Mary, still feeling lightheaded and like she was going to pass out at any moment said, “Yeah, she has to sit out in the sun to raise her body temperature.”
Davies took out a pair of handcuffs.
“Don’t worry,” Mary said to Marie Stevens. “Those are for Jake. They have his and hers.”
“He went from you to her?” Marie said. “And I thought my judgment was questionable.”
“That’s enough,” Jake said. “Come on in guys.” A team of paramedics came through the door and Jake directed them to Mary. He followed them over and held Mary’s hand as the paramedics began to set up the stretcher and examine her leg.
The Shark put Marie in handcuffs.
“Bet you’d love a conjugal visit,” the old lady said to Davies. “Well, forget it, even if I get 20 years, I wouldn’t be that desperate.”

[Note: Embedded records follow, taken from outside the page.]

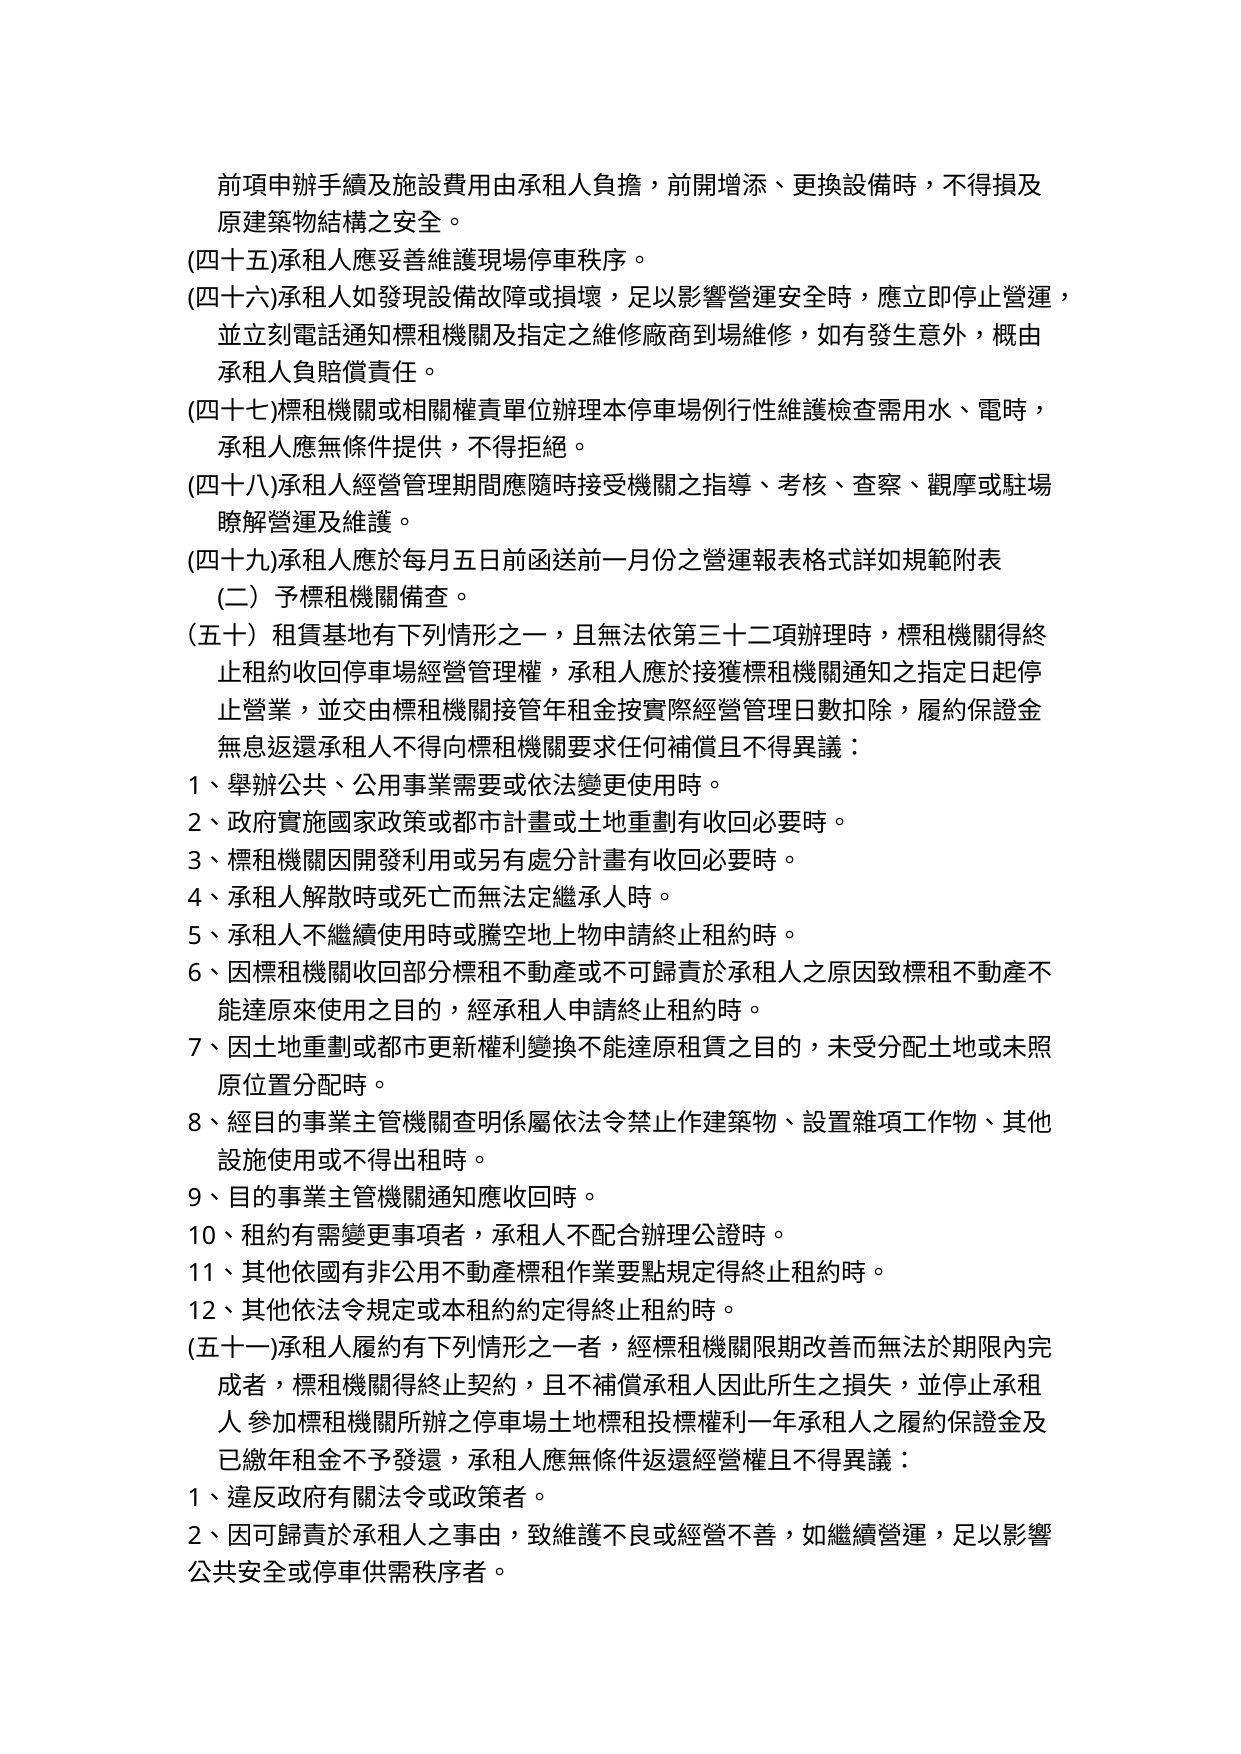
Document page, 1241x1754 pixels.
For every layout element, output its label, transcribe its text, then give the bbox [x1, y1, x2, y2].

text 8、經目的事業主管機關查明係屬依法令禁止作建築物、設置雜項工作物、其他設施使用或不得出租時。 [187, 1102, 1053, 1177]
text (五十一)承租人履約有下列情形之一者，經標租機關限期改善而無法於期限內完成者，標租機關得終止契約，且不補償承租人因此所生之損失，並停止承租人 參加標租機關所辦之停車場土地標租投標權利一年承租人之履約保證金及已繳年租金不予發還，承租人應無條件返還經營權且不得異議： [188, 1327, 1053, 1477]
text 1、違反政府有關法令或政策者。 [187, 1477, 1053, 1514]
text 10、租約有需變更事項者，承租人不配合辦理公證時。 [187, 1214, 1053, 1252]
text 7、因土地重劃或都市更新權利變換不能達原租賃之目的，未受分配土地或未照原位置分配時。 [188, 1027, 1053, 1102]
text 前項申辦手續及施設費用由承租人負擔，前開增添、更換設備時，不得損及原建築物結構之安全。 [217, 164, 1053, 239]
text (四十六)承租人如發現設備故障或損壞，足以影響營運安全時，應立即停止營運，並立刻電話通知標租機關及指定之維修廠商到場維修，如有發生意外，概由承租人負賠償責任。 [187, 277, 1053, 389]
text 11、其他依國有非公用不動產標租作業要點規定得終止租約時。 [187, 1252, 1053, 1289]
text 5、承租人不繼續使用時或騰空地上物申請終止租約時。 [187, 914, 1053, 952]
text 4、承租人解散時或死亡而無法定繼承人時。 [187, 877, 1053, 914]
text (四十八)承租人經營管理期間應隨時接受機關之指導、考核、查察、觀摩或駐場瞭解營運及維護。 [188, 464, 1053, 539]
text （五十）租賃基地有下列情形之一，且無法依第三十二項辦理時，標租機關得終止租約收回停車場經營管理權，承租人應於接獲標租機關通知之指定日起停止營業，並交由標租機關接管年租金按實際經營管理日數扣除，履約保證金無息返還承租人不得向標租機關要求任何補償且不得異議： [173, 614, 1053, 764]
text 6、因標租機關收回部分標租不動產或不可歸責於承租人之原因致標租不動產不能達原來使用之目的，經承租人申請終止租約時。 [187, 952, 1053, 1027]
text (四十九)承租人應於每月五日前函送前一月份之營運報表格式詳如規範附表 (二）予標租機關備查。 [187, 539, 1053, 614]
text 9、目的事業主管機關通知應收回時。 [187, 1177, 1053, 1214]
text 2、因可歸責於承租人之事由，致維護不良或經營不善，如繼續營運，足以影響公共安全或停車供需秩序者。 [187, 1514, 1053, 1589]
text 12、其他依法令規定或本租約約定得終止租約時。 [187, 1289, 1053, 1327]
text (四十五)承租人應妥善維護現場停車秩序。 [187, 239, 1053, 277]
text 2、政府實施國家政策或都市計畫或土地重劃有收回必要時。 [187, 802, 1053, 839]
text (四十七)標租機關或相關權責單位辦理本停車場例行性維護檢查需用水、電時，承租人應無條件提供，不得拒絕。 [188, 389, 1053, 464]
text 3、標租機關因開發利用或另有處分計畫有收回必要時。 [187, 839, 1053, 877]
text 1、舉辦公共、公用事業需要或依法變更使用時。 [187, 764, 1053, 802]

Davies shoved her toward the door where two uniforms escorted the lady to a patrol car. Davies turned to Jake, saw him holding Mary’s hand, and turned and followed the old lady out into the sunshine.

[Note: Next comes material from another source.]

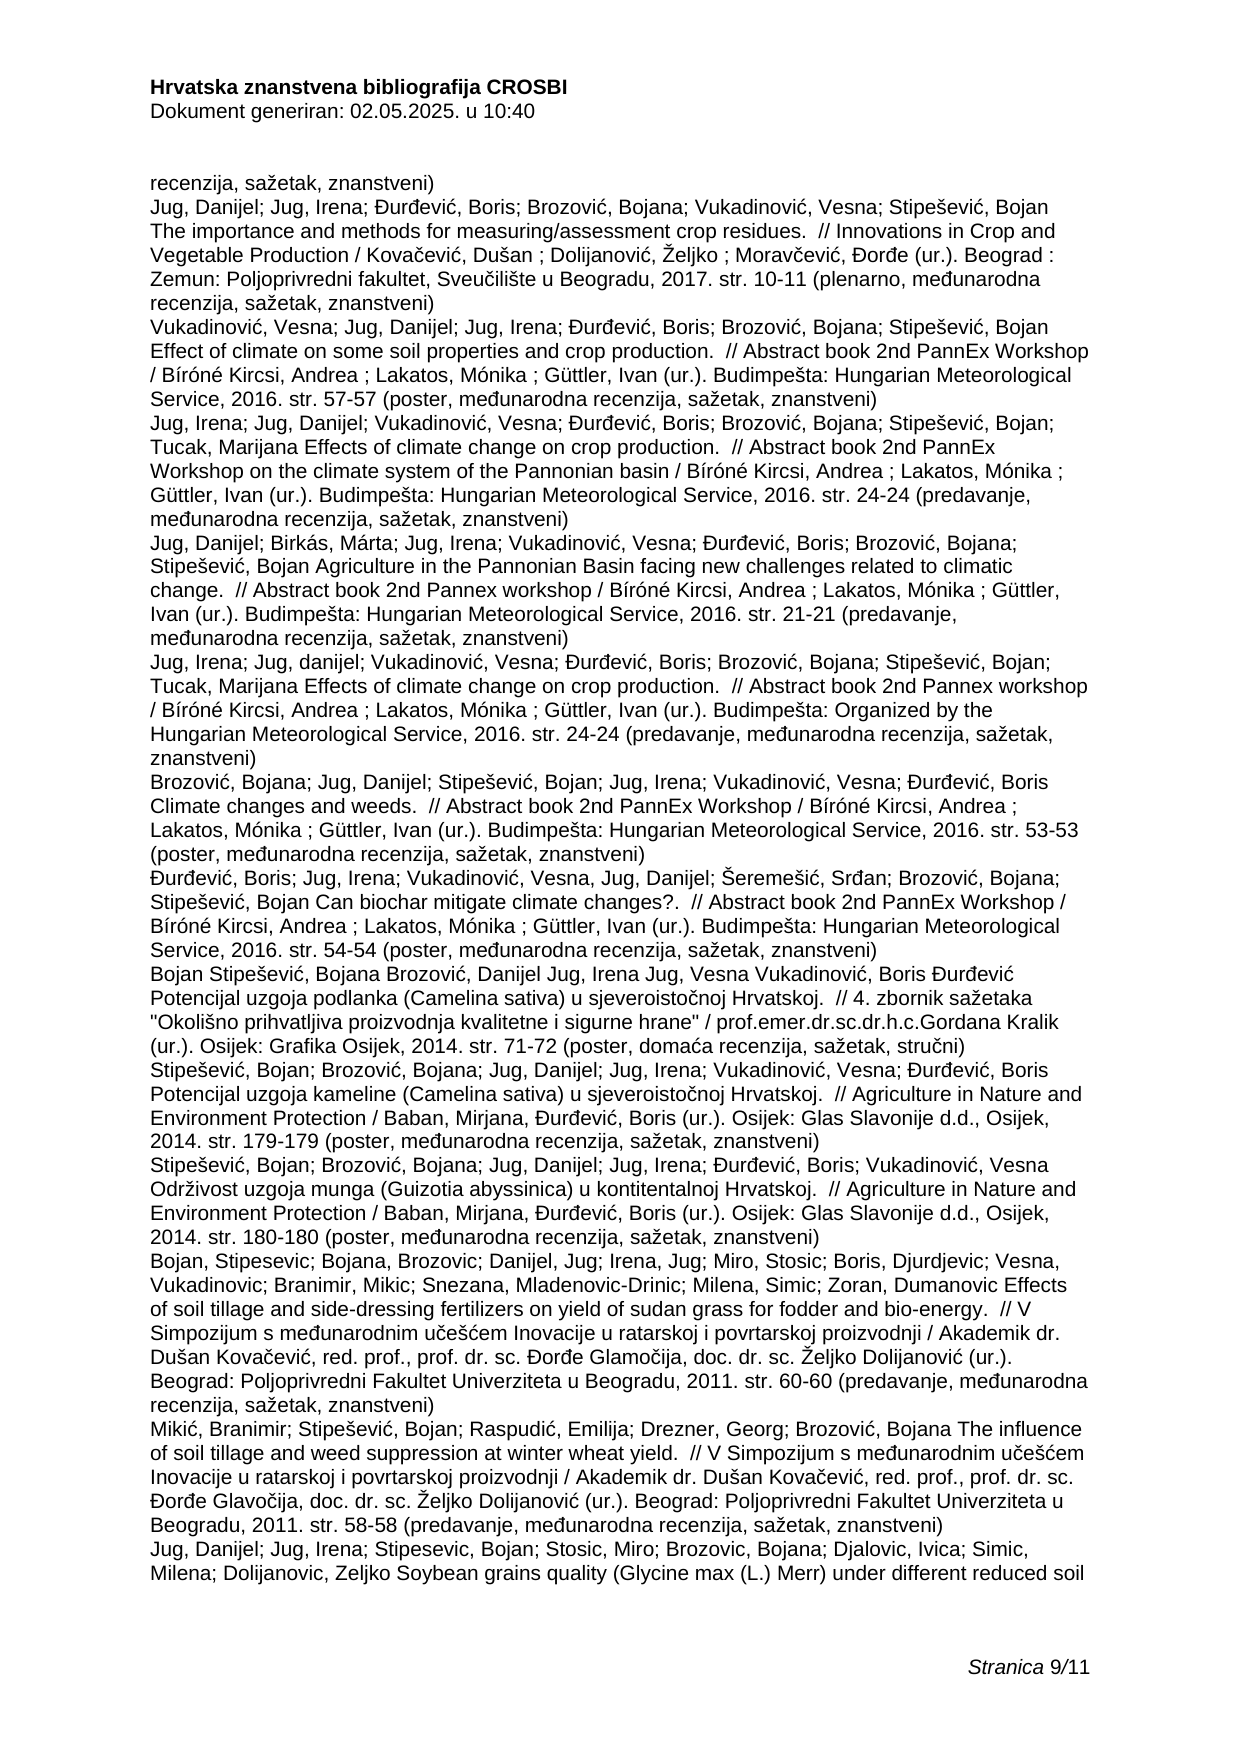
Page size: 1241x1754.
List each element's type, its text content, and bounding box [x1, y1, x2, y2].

Jake smiled at Mary as the paramedics lifted her onto the stretcher. He still held her hand and stroked her hair.
“That old lady’s kinda funny,” he said. “For a murderer.”

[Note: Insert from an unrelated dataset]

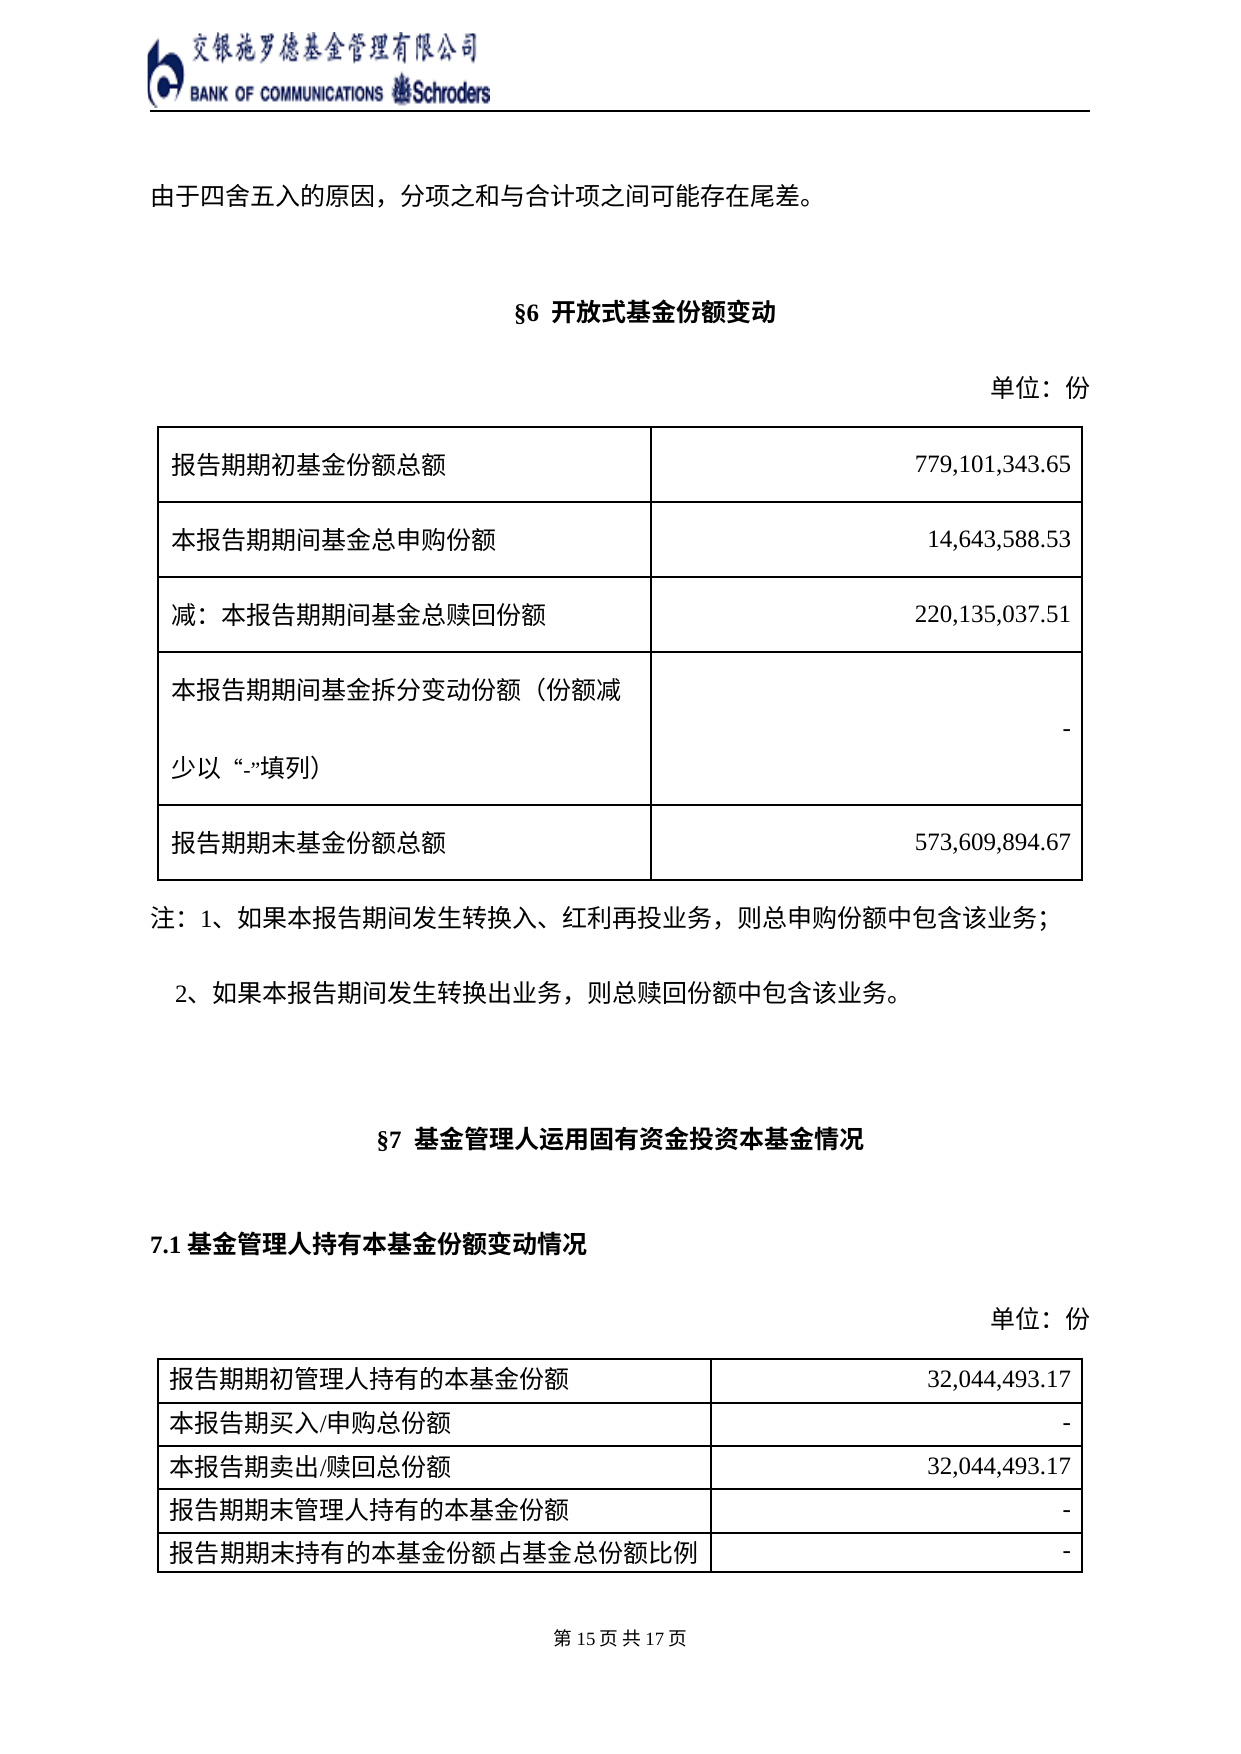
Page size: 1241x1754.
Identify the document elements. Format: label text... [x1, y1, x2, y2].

In response, Mary passed out.
Chapter Seventy-Seven
“This is downright painful,” Mary said, taking a long pull of her beer.
“Brutal,” Alice said.
They were seated at a table inside the Funny Factory, a small and sparsely attended comedy club in Santa Monica. Uncle Kurt Cooper was on stage.
“I think he’s funny,” Jake said.
Mary and Alice both looked at Jake.
“That’s the funniest thing I’ve heard tonight,” Alice said.
Jake quickly changed the subject. “So they shipped Marie Stevens back to the mental institution today. Unfit for trial.”
Mary idly wondered if letting Marie Stevens live had been the right thing to do. She could have taken her out at the house in Malibu. Instead, she had called Jake while she was en route, shot and bleeding.
“Those guys didn’t just take her material,” Mary said. “They took her soul and her sanity.”